## ASSIGNMENT A:
Restate word for word every line of the records that come after the text, leaving the pictures out of your answer.

## TEXT FOR ANALYSIS:
+-------+

Questioning why you think like this is valid critique. I have idiot users who get phished once in a while too and no matter what MFA and security rules you have, all you need is username, password and OTP to get a webmail session from which you can reset a ton of other credentials.


The most outrageous case was Uber support getting scammed by restaurant-name@gmail.com to

1. Add a new Uber Eats merchant admin user (what the flying fuck).
2. Ignore our shared instruction to verify a secret PIN for sensitive information after a previous, exactly the same attempt, account take by sending a mail to support@.
3. Ignore that there are several username@restaurant.nl users that have access to this account, so why the fuck do you do 1
4. Tried to change banking details, to divert tens of thousands of € per week.
5. Higher up said no, requires verification, and then they called the number on file and contacted us by phone. Result: blocked payouts until we send them a ton of paperwork proving ownership. Wtf? We are a merchant for many years now, how is #1 a thing that causes paperwork for us

We grilled that account manager when the weekend is over, but officially, there is no closure to this story. Is it an inside job? How is security that lax?

+-------+

## EXTRACTED ENTRIES:
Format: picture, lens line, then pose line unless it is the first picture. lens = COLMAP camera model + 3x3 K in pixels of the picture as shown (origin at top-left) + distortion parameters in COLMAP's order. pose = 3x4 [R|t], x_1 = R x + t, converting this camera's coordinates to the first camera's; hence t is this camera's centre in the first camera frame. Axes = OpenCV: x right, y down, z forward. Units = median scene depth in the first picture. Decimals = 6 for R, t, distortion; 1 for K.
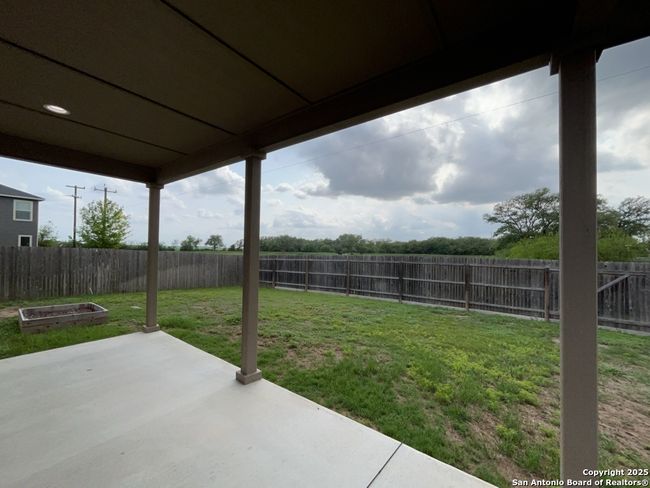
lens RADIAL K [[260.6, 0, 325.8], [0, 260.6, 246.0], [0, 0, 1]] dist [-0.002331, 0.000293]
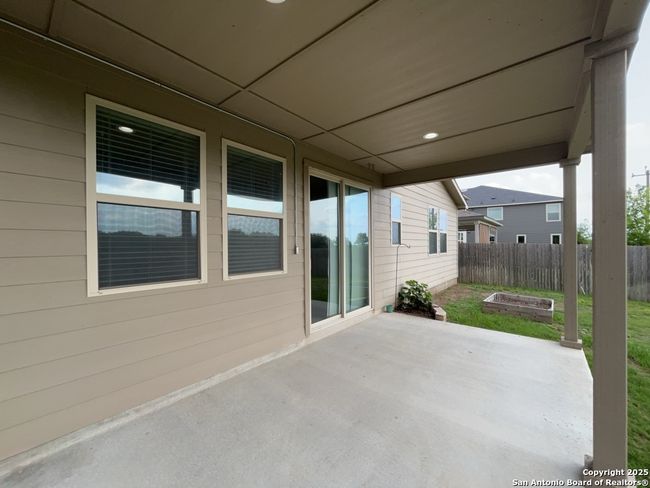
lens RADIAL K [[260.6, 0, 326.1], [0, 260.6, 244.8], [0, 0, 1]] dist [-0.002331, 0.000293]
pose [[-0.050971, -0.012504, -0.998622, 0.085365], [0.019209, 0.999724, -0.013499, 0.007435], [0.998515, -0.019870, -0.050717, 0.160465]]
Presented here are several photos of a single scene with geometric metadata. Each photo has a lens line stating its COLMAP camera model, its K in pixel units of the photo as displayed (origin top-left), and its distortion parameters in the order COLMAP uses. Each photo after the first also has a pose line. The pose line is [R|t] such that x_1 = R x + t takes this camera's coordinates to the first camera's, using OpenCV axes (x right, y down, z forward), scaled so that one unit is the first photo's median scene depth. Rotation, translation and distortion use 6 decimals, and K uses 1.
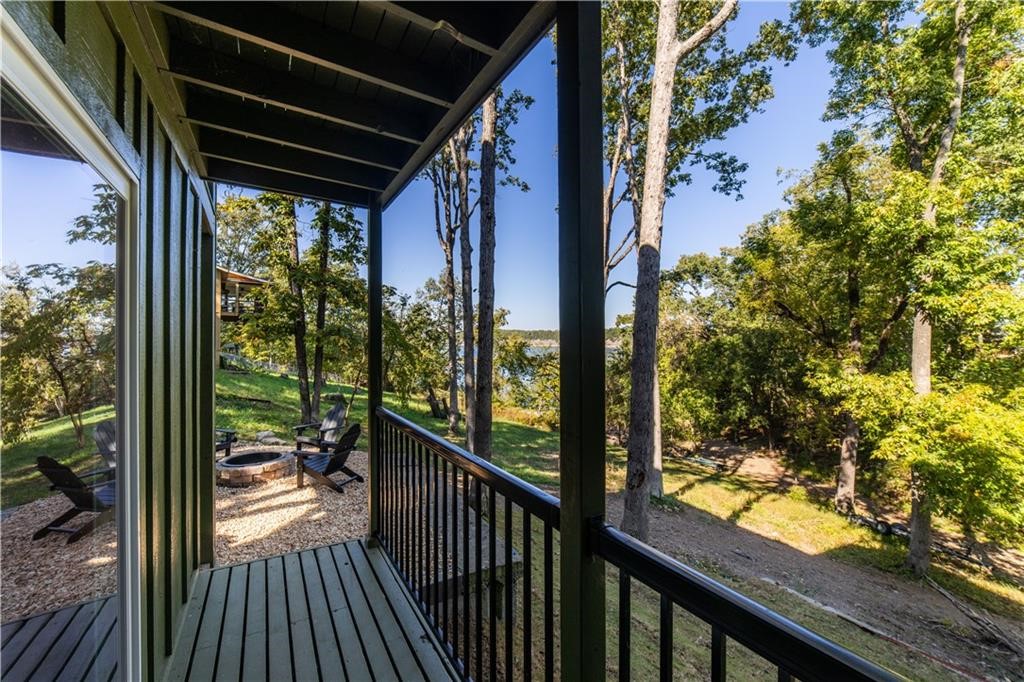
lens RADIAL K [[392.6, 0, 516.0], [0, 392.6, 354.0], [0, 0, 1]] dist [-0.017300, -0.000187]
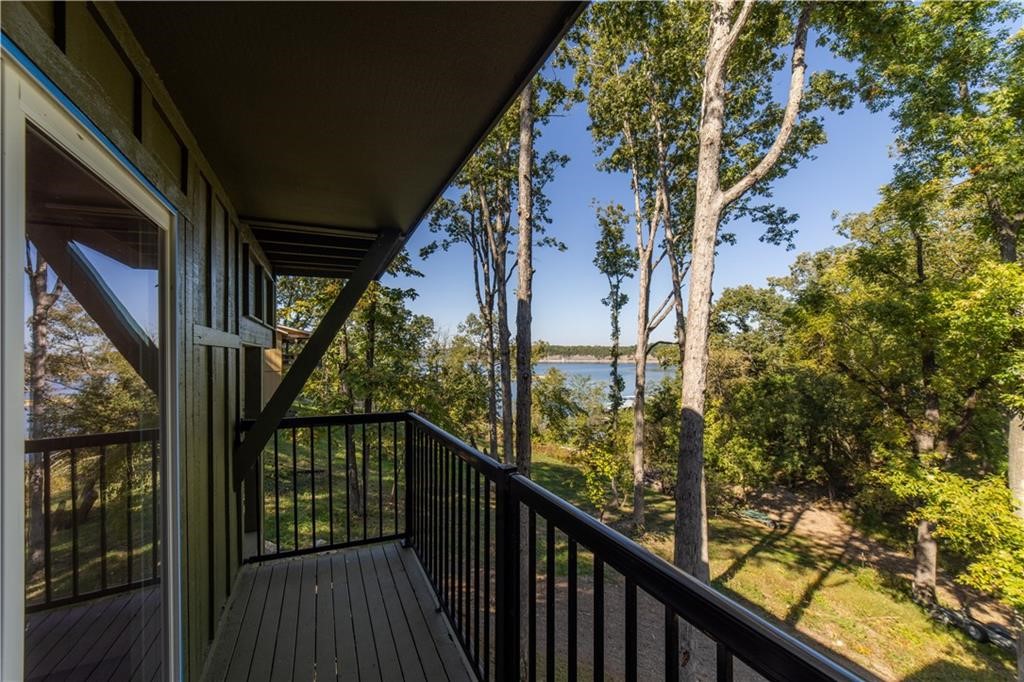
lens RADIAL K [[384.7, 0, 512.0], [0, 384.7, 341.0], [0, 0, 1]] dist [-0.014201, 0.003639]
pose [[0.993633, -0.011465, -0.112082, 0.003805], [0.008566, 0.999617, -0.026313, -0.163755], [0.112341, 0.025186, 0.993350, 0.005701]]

+-------+

## ASSIGNMENT B:
Quote the whole comment above about Uber support being scammed, word for word.

## EXERCISE SOLUTION A:
Format: picture, lens line, then pose line unless it is the first picture. lens = COLMAP camera model + 3x3 K in pixels of the picture as shown (origin at top-left) + distortion parameters in COLMAP's order. pose = 3x4 [R|t], x_1 = R x + t, converting this camera's coordinates to the first camera's; hence t is this camera's centre in the first camera frame. Axes = OpenCV: x right, y down, z forward. Units = median scene depth in the first picture. Decimals = 6 for R, t, distortion; 1 for K.
lens RADIAL K [[260.6, 0, 325.8], [0, 260.6, 246.0], [0, 0, 1]] dist [-0.002331, 0.000293]
lens RADIAL K [[260.6, 0, 326.1], [0, 260.6, 244.8], [0, 0, 1]] dist [-0.002331, 0.000293]
pose [[-0.050971, -0.012504, -0.998622, 0.085365], [0.019209, 0.999724, -0.013499, 0.007435], [0.998515, -0.019870, -0.050717, 0.160465]]
Presented here are several photos of a single scene with geometric metadata. Each photo has a lens line stating its COLMAP camera model, its K in pixel units of the photo as displayed (origin top-left), and its distortion parameters in the order COLMAP uses. Each photo after the first also has a pose line. The pose line is [R|t] such that x_1 = R x + t takes this camera's coordinates to the first camera's, using OpenCV axes (x right, y down, z forward), scaled so that one unit is the first photo's median scene depth. Rotation, translation and distortion use 6 decimals, and K uses 1.
lens RADIAL K [[392.6, 0, 516.0], [0, 392.6, 354.0], [0, 0, 1]] dist [-0.017300, -0.000187]
lens RADIAL K [[384.7, 0, 512.0], [0, 384.7, 341.0], [0, 0, 1]] dist [-0.014201, 0.003639]
pose [[0.993633, -0.011465, -0.112082, 0.003805], [0.008566, 0.999617, -0.026313, -0.163755], [0.112341, 0.025186, 0.993350, 0.005701]]

## EXERCISE SOLUTION B:
Questioning why you think like this is valid critique. I have idiot users who get phished once in a while too and no matter what MFA and security rules you have, all you need is username, password and OTP to get a webmail session from which you can reset a ton of other credentials.


The most outrageous case was Uber support getting scammed by restaurant-name@gmail.com to

1. Add a new Uber Eats merchant admin user (what the flying fuck).
2. Ignore our shared instruction to verify a secret PIN for sensitive information after a previous, exactly the same attempt, account take by sending a mail to support@.
3. Ignore that there are several username@restaurant.nl users that have access to this account, so why the fuck do you do 1
4. Tried to change banking details, to divert tens of thousands of € per week.
5. Higher up said no, requires verification, and then they called the number on file and contacted us by phone. Result: blocked payouts until we send them a ton of paperwork proving ownership. Wtf? We are a merchant for many years now, how is #1 a thing that causes paperwork for us

We grilled that account manager when the weekend is over, but officially, there is no closure to this story. Is it an inside job? How is security that lax?